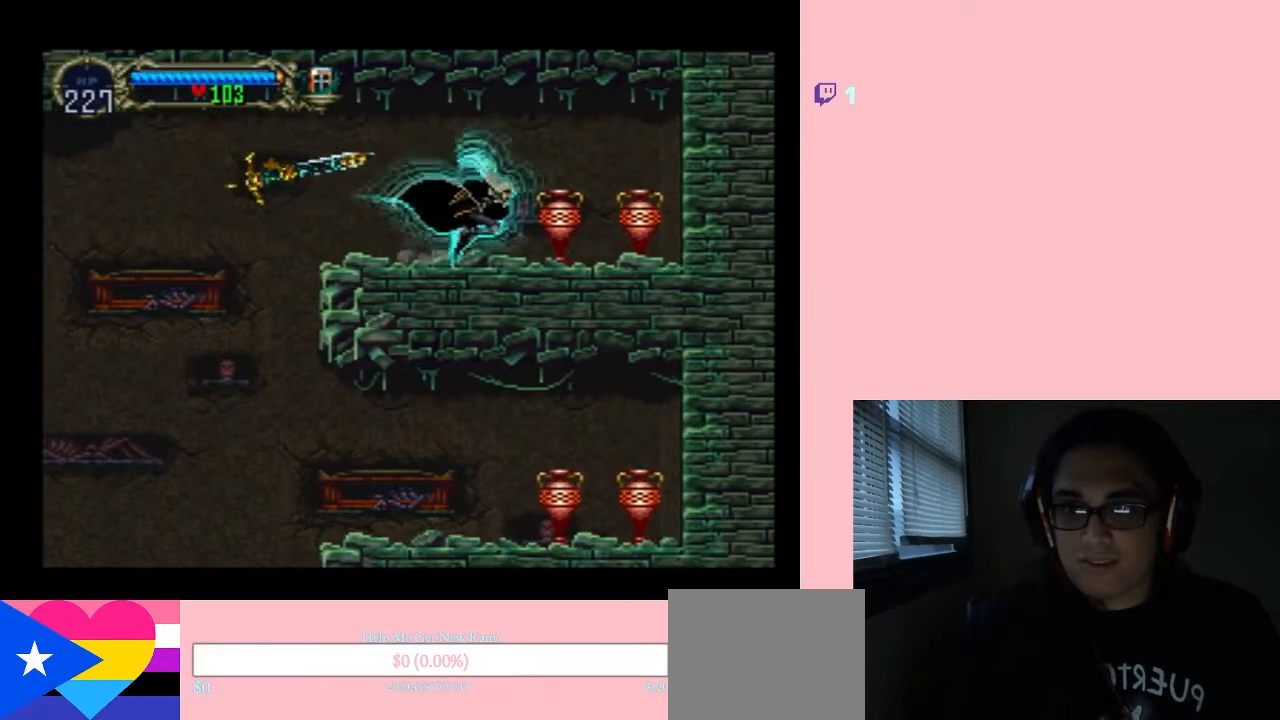
{"buttons": ["DPAD_DOWN"], "left_stick": "center", "right_stick": "center", "events": [[117, "DPAD_DOWN", "down"], [150, "Y", "down"], [183, "DPAD_RIGHT", "up"], [367, "Y", "up"]]}
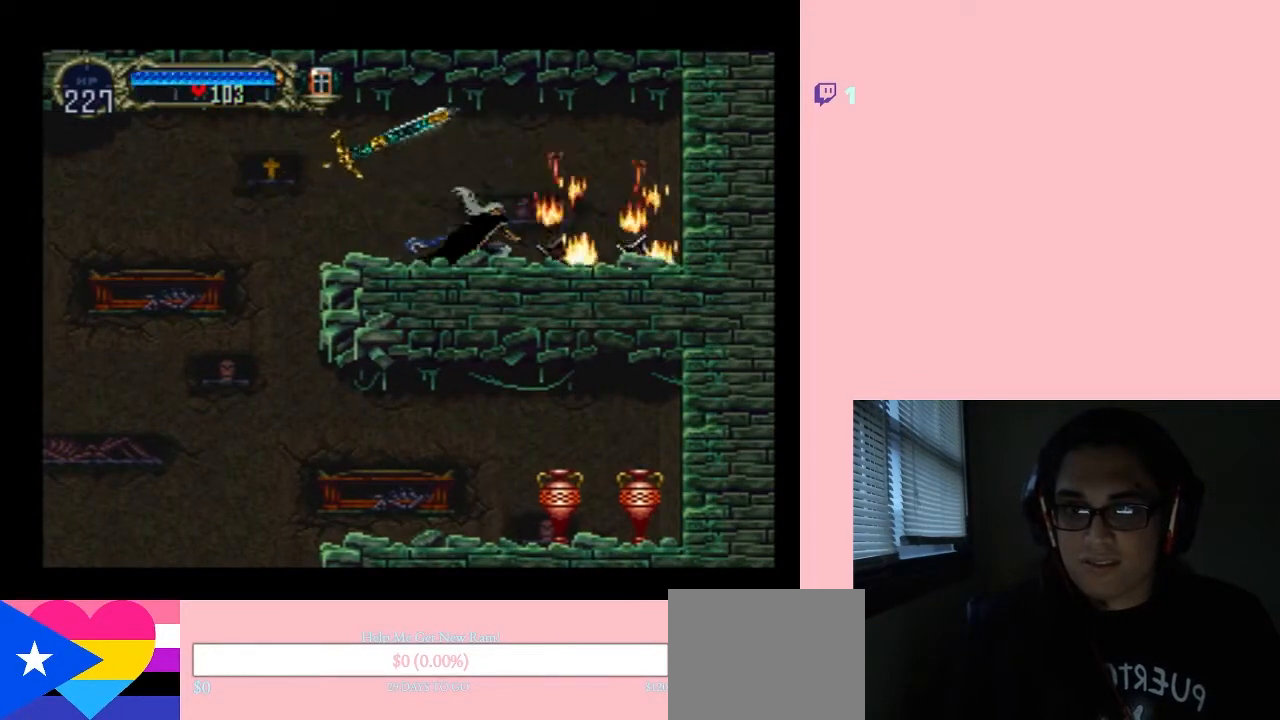
{"buttons": ["DPAD_RIGHT"], "left_stick": "center", "right_stick": "center", "events": [[50, "DPAD_RIGHT", "down"], [83, "DPAD_DOWN", "up"]]}
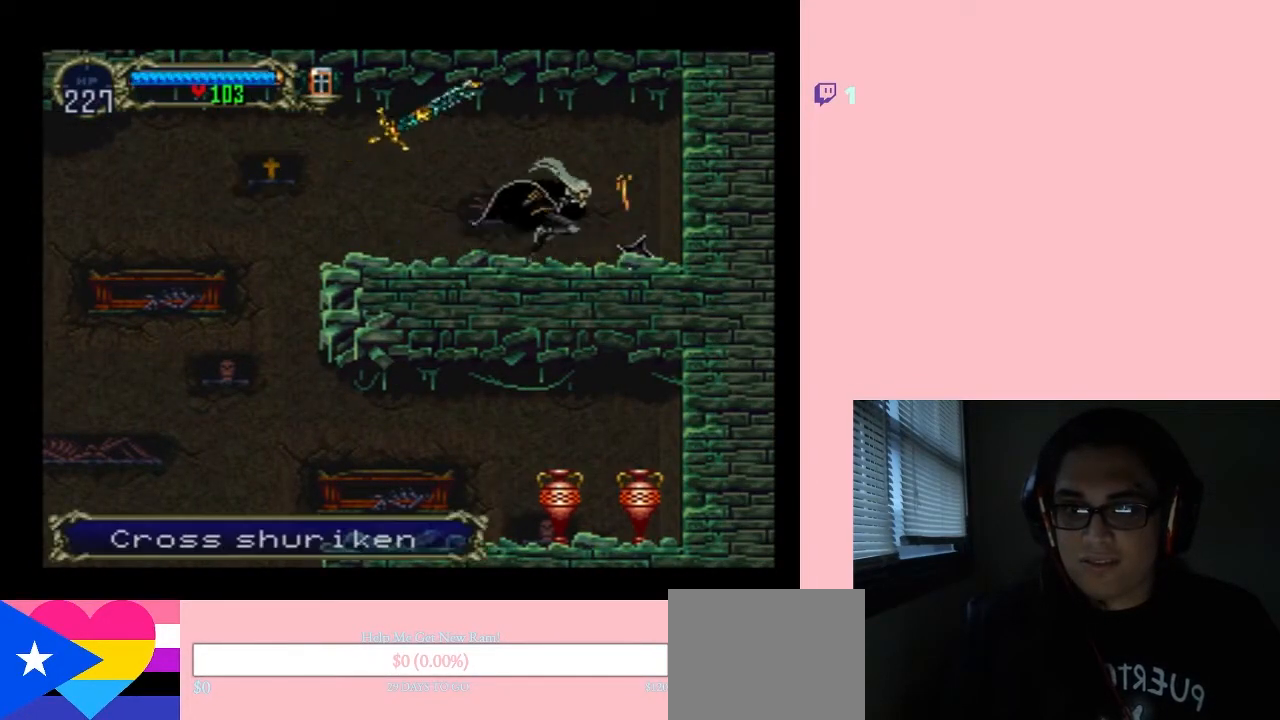
{"buttons": ["X"], "left_stick": "center", "right_stick": "center", "events": [[300, "DPAD_RIGHT", "up"], [367, "X", "down"]]}
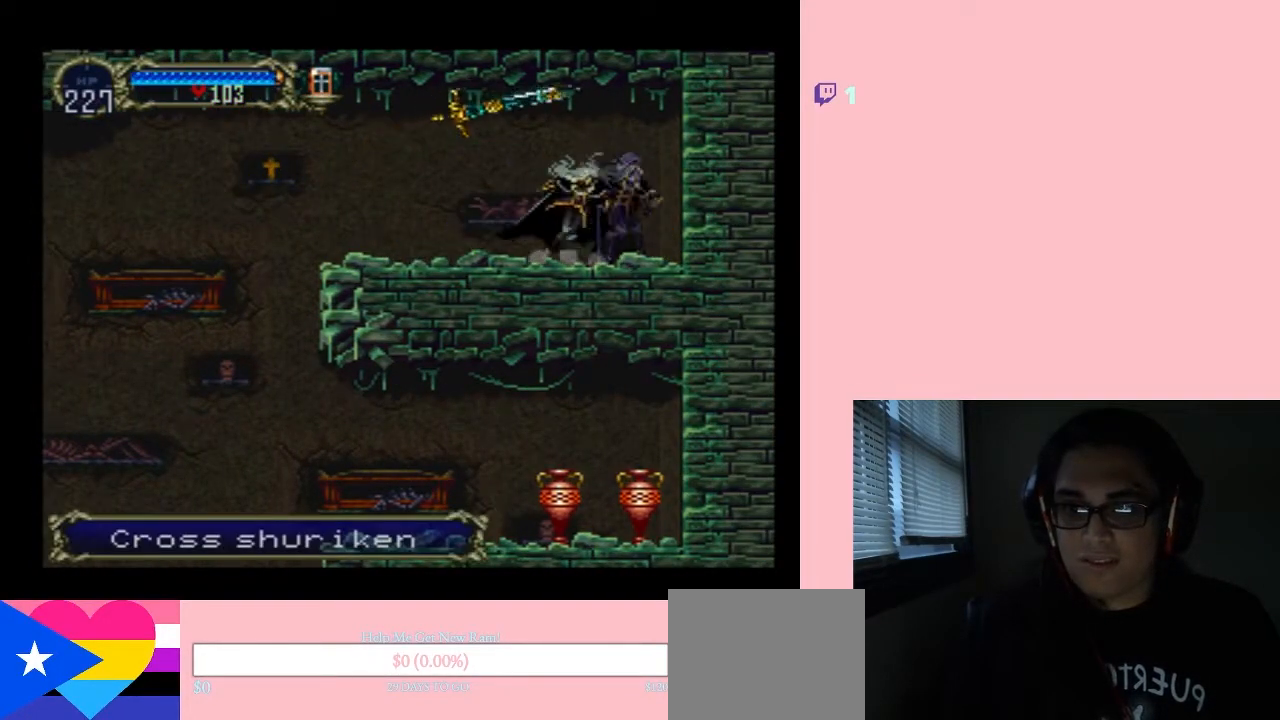
{"buttons": ["DPAD_LEFT"], "left_stick": "center", "right_stick": "center", "events": [[17, "X", "up"], [133, "X", "down"], [300, "X", "up"], [483, "DPAD_LEFT", "down"]]}
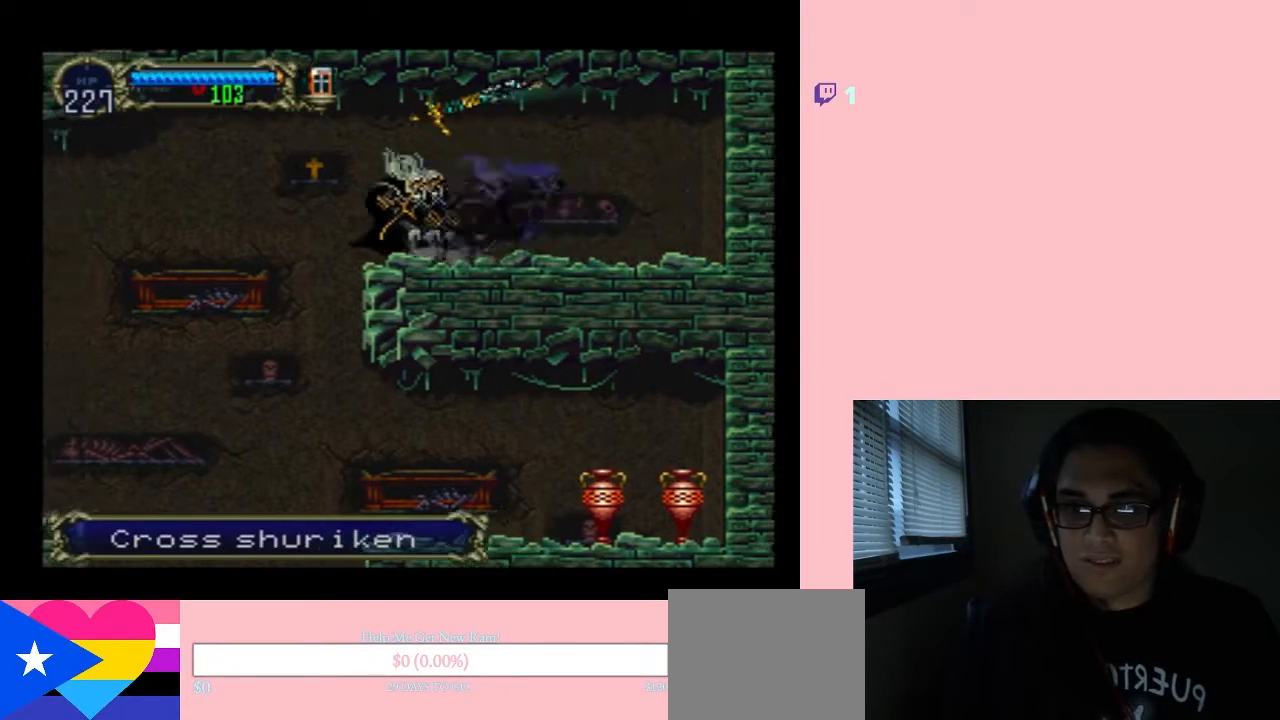
{"buttons": [], "left_stick": "center", "right_stick": "center", "events": [[50, "B", "down"], [200, "B", "up"], [383, "DPAD_LEFT", "up"], [383, "DPAD_UP", "down"], [417, "DPAD_RIGHT", "down"], [433, "DPAD_RIGHT", "up"], [433, "DPAD_UP", "up"]]}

- - -

**EXERCISE DETAILS:** Repeat the records above verbatim, with no pictures in the result.

**EXERCISE RESULT:**
{"buttons": ["DPAD_DOWN"], "left_stick": "center", "right_stick": "center", "events": [[117, "DPAD_DOWN", "down"], [150, "Y", "down"], [183, "DPAD_RIGHT", "up"], [367, "Y", "up"]]}
{"buttons": ["DPAD_RIGHT"], "left_stick": "center", "right_stick": "center", "events": [[50, "DPAD_RIGHT", "down"], [83, "DPAD_DOWN", "up"]]}
{"buttons": ["X"], "left_stick": "center", "right_stick": "center", "events": [[300, "DPAD_RIGHT", "up"], [367, "X", "down"]]}
{"buttons": ["DPAD_LEFT"], "left_stick": "center", "right_stick": "center", "events": [[17, "X", "up"], [133, "X", "down"], [300, "X", "up"], [483, "DPAD_LEFT", "down"]]}
{"buttons": [], "left_stick": "center", "right_stick": "center", "events": [[50, "B", "down"], [200, "B", "up"], [383, "DPAD_LEFT", "up"], [383, "DPAD_UP", "down"], [417, "DPAD_RIGHT", "down"], [433, "DPAD_RIGHT", "up"], [433, "DPAD_UP", "up"]]}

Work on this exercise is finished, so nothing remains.